How one Texas Tech student turned foster care experience into a calling to change lives across West Texas
For nearly a decade, Monsoon founder and local entrepreneur Caleb Monroe had built a life he loved: a thriving business, a marriage of 14 years, and five children. College was not part of the plan. Then, in 2022, he and his wife began fostering.
What he encountered reshaped everything.
“I quickly realized how broken and strained our foster care system was,” Monroe said. “Our region has incredible people doing the work, but there simply arent enough safe, stable foster homes.”
That realization led the couple to launch Gethsemane Foster Initiative, a nonprofit focused on recruiting, training, and retaining foster families across West Texas. It also led Monroe back to the classroom and to Texas Tech, where he enrolled in the Interdisciplinary Human Sciences program to gain the tools to help create lasting solutions.
“I didnt want to just talk about the problems,” Monroe said. “I wanted to understand child development, trauma recovery, and how to change the trajectory of family systems in our region.”
Returning to Texas Tech felt personal. Growing up, Monroe attended Red Raider football games with his dad and always felt connected to the university. “I was honored to become an alum, not just a season ticket holder,” Monroe said. “I couldnt have picked a better moment to be a Red Raider.”

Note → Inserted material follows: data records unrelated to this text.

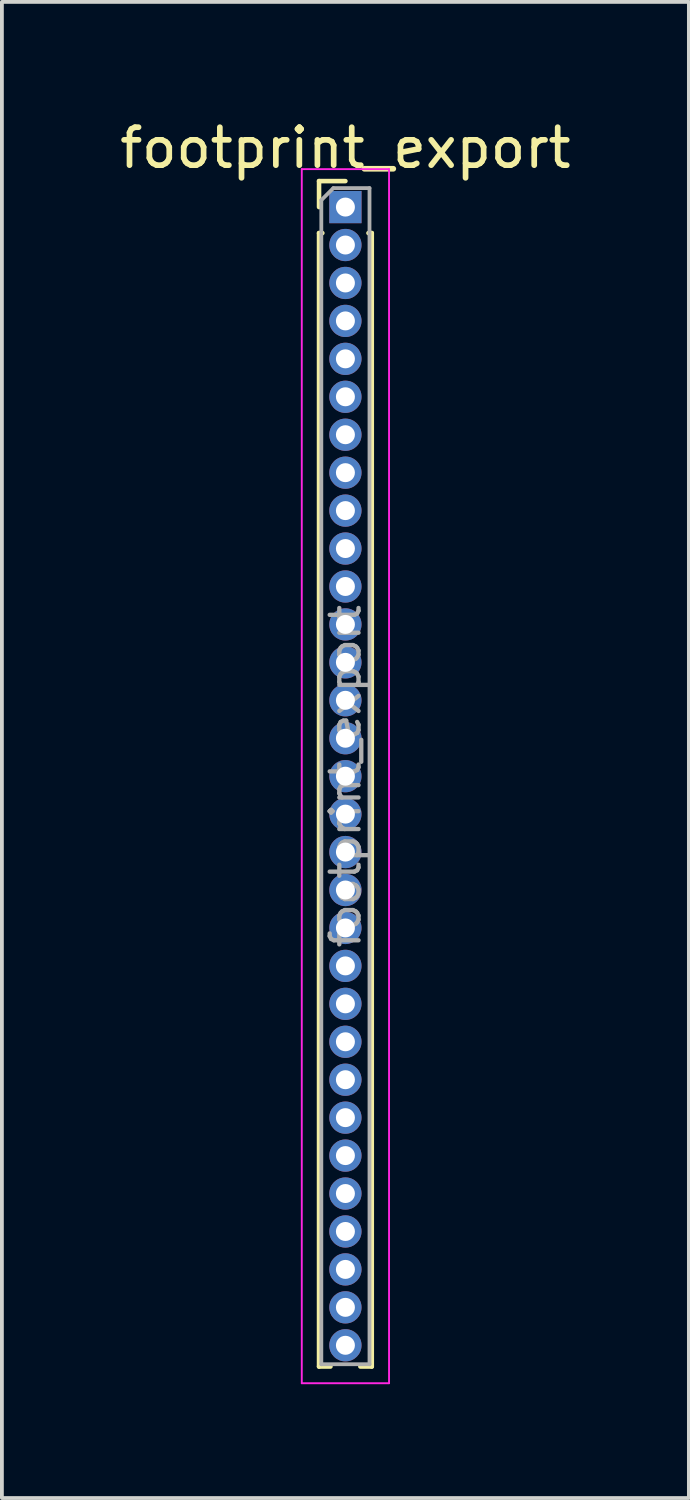
<source format=kicad_pcb>
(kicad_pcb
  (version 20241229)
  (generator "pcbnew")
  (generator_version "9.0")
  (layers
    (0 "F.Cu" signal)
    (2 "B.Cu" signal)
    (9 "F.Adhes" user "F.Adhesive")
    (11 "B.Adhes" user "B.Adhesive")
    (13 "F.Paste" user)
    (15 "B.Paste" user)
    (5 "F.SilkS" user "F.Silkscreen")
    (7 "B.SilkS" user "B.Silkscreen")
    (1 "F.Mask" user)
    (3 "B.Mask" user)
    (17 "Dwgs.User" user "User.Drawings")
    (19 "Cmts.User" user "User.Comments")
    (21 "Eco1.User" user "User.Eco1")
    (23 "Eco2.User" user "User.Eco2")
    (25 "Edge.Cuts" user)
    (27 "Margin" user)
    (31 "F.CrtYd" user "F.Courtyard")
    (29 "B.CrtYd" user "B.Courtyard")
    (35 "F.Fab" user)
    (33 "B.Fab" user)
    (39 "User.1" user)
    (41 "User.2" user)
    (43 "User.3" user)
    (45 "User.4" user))
  (footprint "footprint_export"
    (layer "F.Cu")
    (at 6.054 2.408)
    (property "Reference" "footprint_export" (at 0 -1.56 0) (layer "F.SilkS") (effects (font (size 1 1) (thickness 0.15))))
    (attr through_hole)
    (fp_line (start -0.695 -0.685) (end 0 -0.685) (stroke (width 0.12) (type solid)) (layer "F.SilkS"))
    (fp_line (start -0.695 0) (end -0.695 -0.685) (stroke (width 0.12) (type solid)) (layer "F.SilkS"))
    (fp_line (start -0.695 0.685) (end -0.695 30.56) (stroke (width 0.12) (type solid)) (layer "F.SilkS"))
    (fp_line (start -0.695 0.685) (end -0.608 0.685) (stroke (width 0.12) (type solid)) (layer "F.SilkS"))
    (fp_line (start -0.695 30.56) (end -0.394 30.56) (stroke (width 0.12) (type solid)) (layer "F.SilkS"))
    (fp_line (start 0.394 30.56) (end 0.695 30.56) (stroke (width 0.12) (type solid)) (layer "F.SilkS"))
    (fp_line (start 0.608 0.685) (end 0.695 0.685) (stroke (width 0.12) (type solid)) (layer "F.SilkS"))
    (fp_line (start 0.695 0.685) (end 0.695 30.56) (stroke (width 0.12) (type solid)) (layer "F.SilkS"))
    (fp_line (start -1.15 -1) (end -1.15 31) (stroke (width 0.05) (type solid)) (layer "F.CrtYd"))
    (fp_line (start -1.15 31) (end 1.15 31) (stroke (width 0.05) (type solid)) (layer "F.CrtYd"))
    (fp_line (start 1.15 -1) (end -1.15 -1) (stroke (width 0.05) (type solid)) (layer "F.CrtYd"))
    (fp_line (start 1.15 31) (end 1.15 -1) (stroke (width 0.05) (type solid)) (layer "F.CrtYd"))
    (fp_line (start -0.635 -0.182) (end -0.318 -0.5) (stroke (width 0.1) (type solid)) (layer "F.Fab"))
    (fp_line (start -0.635 30.5) (end -0.635 -0.182) (stroke (width 0.1) (type solid)) (layer "F.Fab"))
    (fp_line (start -0.318 -0.5) (end 0.635 -0.5) (stroke (width 0.1) (type solid)) (layer "F.Fab"))
    (fp_line (start 0.635 -0.5) (end 0.635 30.5) (stroke (width 0.1) (type solid)) (layer "F.Fab"))
    (fp_line (start 0.635 30.5) (end -0.635 30.5) (stroke (width 0.1) (type solid)) (layer "F.Fab"))
    (fp_text user "${REFERENCE}" (at 0 15 90) (layer "F.Fab") (effects (font (size 0.76 0.76) (thickness 0.114))))
    (pad "1" thru_hole rect (at 0 0) (size 0.85 0.85) (drill 0.5) (layers "*.Cu" "*.Mask"))
    (pad "2" thru_hole oval (at 0 1) (size 0.85 0.85) (drill 0.5) (layers "*.Cu" "*.Mask"))
    (pad "3" thru_hole oval (at 0 2) (size 0.85 0.85) (drill 0.5) (layers "*.Cu" "*.Mask"))
    (pad "4" thru_hole oval (at 0 3) (size 0.85 0.85) (drill 0.5) (layers "*.Cu" "*.Mask"))
    (pad "5" thru_hole oval (at 0 4) (size 0.85 0.85) (drill 0.5) (layers "*.Cu" "*.Mask"))
    (pad "6" thru_hole oval (at 0 5) (size 0.85 0.85) (drill 0.5) (layers "*.Cu" "*.Mask"))
    (pad "7" thru_hole oval (at 0 6) (size 0.85 0.85) (drill 0.5) (layers "*.Cu" "*.Mask"))
    (pad "8" thru_hole oval (at 0 7) (size 0.85 0.85) (drill 0.5) (layers "*.Cu" "*.Mask"))
    (pad "9" thru_hole oval (at 0 8) (size 0.85 0.85) (drill 0.5) (layers "*.Cu" "*.Mask"))
    (pad "10" thru_hole oval (at 0 9) (size 0.85 0.85) (drill 0.5) (layers "*.Cu" "*.Mask"))
    (pad "11" thru_hole oval (at 0 10) (size 0.85 0.85) (drill 0.5) (layers "*.Cu" "*.Mask"))
    (pad "12" thru_hole oval (at 0 11) (size 0.85 0.85) (drill 0.5) (layers "*.Cu" "*.Mask"))
    (pad "13" thru_hole oval (at 0 12) (size 0.85 0.85) (drill 0.5) (layers "*.Cu" "*.Mask"))
    (pad "14" thru_hole oval (at 0 13) (size 0.85 0.85) (drill 0.5) (layers "*.Cu" "*.Mask"))
    (pad "15" thru_hole oval (at 0 14) (size 0.85 0.85) (drill 0.5) (layers "*.Cu" "*.Mask"))
    (pad "16" thru_hole oval (at 0 15) (size 0.85 0.85) (drill 0.5) (layers "*.Cu" "*.Mask"))
    (pad "17" thru_hole oval (at 0 16) (size 0.85 0.85) (drill 0.5) (layers "*.Cu" "*.Mask"))
    (pad "18" thru_hole oval (at 0 17) (size 0.85 0.85) (drill 0.5) (layers "*.Cu" "*.Mask"))
    (pad "19" thru_hole oval (at 0 18) (size 0.85 0.85) (drill 0.5) (layers "*.Cu" "*.Mask"))
    (pad "20" thru_hole oval (at 0 19) (size 0.85 0.85) (drill 0.5) (layers "*.Cu" "*.Mask"))
    (pad "21" thru_hole oval (at 0 20) (size 0.85 0.85) (drill 0.5) (layers "*.Cu" "*.Mask"))
    (pad "22" thru_hole oval (at 0 21) (size 0.85 0.85) (drill 0.5) (layers "*.Cu" "*.Mask"))
    (pad "23" thru_hole oval (at 0 22) (size 0.85 0.85) (drill 0.5) (layers "*.Cu" "*.Mask"))
    (pad "24" thru_hole oval (at 0 23) (size 0.85 0.85) (drill 0.5) (layers "*.Cu" "*.Mask"))
    (pad "25" thru_hole oval (at 0 24) (size 0.85 0.85) (drill 0.5) (layers "*.Cu" "*.Mask"))
    (pad "26" thru_hole oval (at 0 25) (size 0.85 0.85) (drill 0.5) (layers "*.Cu" "*.Mask"))
    (pad "27" thru_hole oval (at 0 26) (size 0.85 0.85) (drill 0.5) (layers "*.Cu" "*.Mask"))
    (pad "28" thru_hole oval (at 0 27) (size 0.85 0.85) (drill 0.5) (layers "*.Cu" "*.Mask"))
    (pad "29" thru_hole oval (at 0 28) (size 0.85 0.85) (drill 0.5) (layers "*.Cu" "*.Mask"))
    (pad "30" thru_hole oval (at 0 29) (size 0.85 0.85) (drill 0.5) (layers "*.Cu" "*.Mask"))
    (pad "31" thru_hole oval (at 0 30) (size 0.85 0.85) (drill 0.5) (layers "*.Cu" "*.Mask")))
  (gr_rect
    (start -3 -3)
    (end 15.107 36.433)
    (stroke (width 0.1) (type default))
    (fill no)
    (layer "Edge.Cuts")))
</source>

That same purpose-driven mindset has defined his business journey. Monroe co-founded Monsoon nearly 10 years ago with partner Travis Gibson to help small businesses grow through branding, web design, and marketing without cookie-cutter solutions.
“Too many business owners were being sold products that wouldnt actually help them grow,” Monroe said. “We decided we would only sell what wed use ourselves. We serve instead of sell.”
Today, Monsoon has worked with hundreds of businesses across industries, an approach Monroe credits to slowing down, listening closely, and building custom strategies, values he now brings into his academic and nonprofit work.
Foster care, however, remains the driving force behind his goals.
“I wouldnt be taking 15 hours every semester on top of running a business, leading a nonprofit, and parenting if foster care hadnt changed me,” Monroe said. “Every child in West Texas deserves a safe home, permanency, and hope.”
In the College of Health & Human Sciences, Monroe found faculty who matched that passion.
“The professors genuinely care,” Monroe said. “Even online, you feel it.”

One moment stands out: a meeting with Interdisciplinary Human Sciences Department Chair Nicole Morelock to discuss graduate school plans, with his one-year-old foster child in tow.
“She sat on the floor with me while he crawled around with Texas Tech squish balls,” Monroe said. “We had a productive meeting, and I left feeling supported as both a student and a foster parent.”
After completing his masters degree, Monroe plans to pursue a PhD in Family and Consumer Sciences Education or Human Development and Family Sciences. Locally, he is already teaching Trust-Based Relational Intervention classes to educators, social workers, foster parents, and community leaders. Long-term, he hopes to build a skills-based academy for foster youth aging out of care.
“These tools are critical to preventing kids from entering foster care and helping families rebuild trust,” Monroe said.

For prospective students, his message is simple:
“Go to Texas Tech. Give yourself wholeheartedly to your studies,” Monroe said. “Challenge yourself. Find your why. Leave this campus ready to change the area youre planted in. I wouldnt be where I am today without Texas Tech and the professors in the College of Health & Human Sciences. Where will your yes take you?”